[Reading passage — start]
§50 Jesus, Peter, and the Beloved Disciple (John 21:15–25)

There is unfinished business with Peter. The scattered disciples have been brought into unity, but Peter’s threefold denial of Jesus (13:36–38; 18:15–18, 25–27) is a special case that must now be dealt with. The three denials must be canceled by three affirmations. In addressing Peter each time as Simon son of John (vv. 15, 16, 17), Jesus speaks to him as if he were no longer (or not yet!) a disciple, for he goes back to the name Peter had when he and Jesus first met (cf. 1:42).

The framework for the set of questions is the principle, “If you love me, you will obey what I command” (14:15). Jesus had said: “Whoever has my commands and obeys them, he is the one who loves me.… I too will love him and show myself to him” (14:21; cf. 14:23). The form of the first question to Peter, Do you truly love me more than these? (v. 15), presupposes that all seven disciples love Jesus—as evidenced by the fact that Jesus has just revealed himself to them (v. 14). The purpose of the question is not to set Peter in competition with the other disciples (cf. Mark 14:29) but simply to single him out from the rest and examine his love in particular. The question marks a transition from the appearance narrative to the last half of the chapter, a transition that Peter’s impetuous actions in verses 7 and 11 might have led the reader to expect.

The thrice-repeated pattern of question, answer, and commandment can be shown as follows:

Jesus’ Question

Peter’s Answer

Jesus’ Command

1. Simon son of John, do you truly love me more than these?

1. Yes, Lord … you know that I love you.

1. Feed my lambs.

2. Simon son of John, do you truly love me?

2. Yes, Lord … you know that I love you.

2. Take care of my sheep.

3. Simon son of John, do you love me?

3. Lord, you know all things; you know that I love you.

3. Feed my sheep.
[Reading passage — finish]
[Extracted data — start]
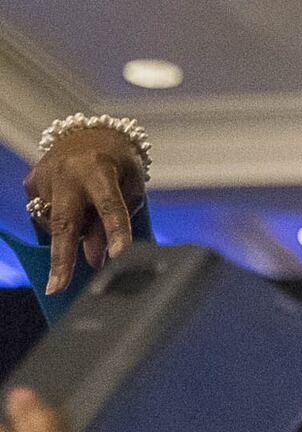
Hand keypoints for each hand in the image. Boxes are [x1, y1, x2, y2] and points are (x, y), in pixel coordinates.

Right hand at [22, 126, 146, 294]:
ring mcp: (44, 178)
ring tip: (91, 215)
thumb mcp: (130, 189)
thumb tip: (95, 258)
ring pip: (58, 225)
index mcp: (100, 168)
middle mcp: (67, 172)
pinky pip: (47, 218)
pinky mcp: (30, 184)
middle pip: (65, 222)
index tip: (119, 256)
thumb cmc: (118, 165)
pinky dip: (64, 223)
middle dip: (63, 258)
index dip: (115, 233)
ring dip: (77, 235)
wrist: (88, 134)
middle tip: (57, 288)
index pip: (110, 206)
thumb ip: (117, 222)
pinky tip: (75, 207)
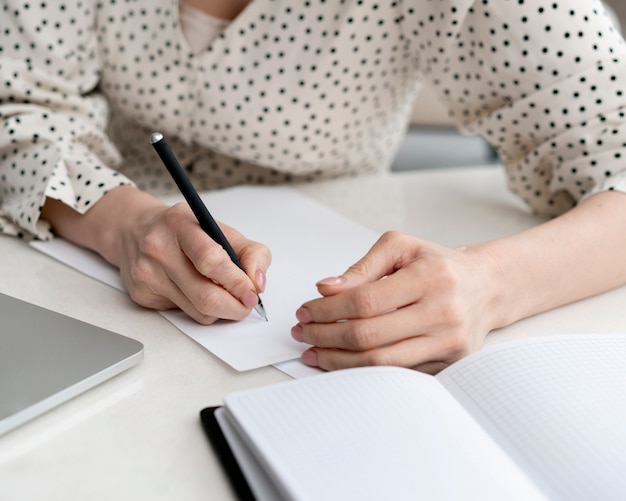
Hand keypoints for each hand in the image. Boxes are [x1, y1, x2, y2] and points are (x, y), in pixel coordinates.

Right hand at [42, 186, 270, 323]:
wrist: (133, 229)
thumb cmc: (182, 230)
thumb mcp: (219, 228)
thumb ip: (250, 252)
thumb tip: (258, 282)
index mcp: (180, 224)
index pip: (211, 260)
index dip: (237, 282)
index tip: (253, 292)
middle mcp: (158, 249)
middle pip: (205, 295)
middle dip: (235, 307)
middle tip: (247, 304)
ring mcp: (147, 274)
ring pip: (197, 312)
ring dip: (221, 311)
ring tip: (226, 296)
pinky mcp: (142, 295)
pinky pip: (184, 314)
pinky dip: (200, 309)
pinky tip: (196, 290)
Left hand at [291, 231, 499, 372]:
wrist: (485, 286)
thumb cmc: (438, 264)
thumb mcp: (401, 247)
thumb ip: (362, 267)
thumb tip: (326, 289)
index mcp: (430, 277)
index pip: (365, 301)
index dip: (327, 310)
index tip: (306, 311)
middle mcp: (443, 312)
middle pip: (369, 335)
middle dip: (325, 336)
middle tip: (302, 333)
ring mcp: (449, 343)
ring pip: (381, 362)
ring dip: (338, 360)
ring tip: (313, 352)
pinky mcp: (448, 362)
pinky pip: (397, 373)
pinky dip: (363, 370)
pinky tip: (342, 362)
[Extracted data — finish]
**Work order 1**
Do the following statements agree with the commentary passage on John 21:15–25? For each, answer yes or no and quote the deciding words. (a) Jesus addresses Peter as Simon son of John every time. (b) The first question is meant to set Peter in competition with the other disciples. (c) Jesus' second command to Peter is "Feed my sheep."
**Work order 2**
Echo word for word the part of the commentary passage on John 21:15–25 starting at "1. Simon son" and ending at "of my sheep.".

**Your response 1**
(a) Yes: "In addressing Peter each time as Simon son of John (vv. 15, 16, 17)"
(b) No: "The purpose of the question is not to set Peter in competition with the other disciples"
(c) No: "2. Take care of my sheep."

**Your response 2**
1. Simon son of John, do you truly love me more than these?

1. Yes, Lord … you know that I love you.

1. Feed my lambs.

2. Simon son of John, do you truly love me?

2. Yes, Lord … you know that I love you.

2. Take care of my sheep.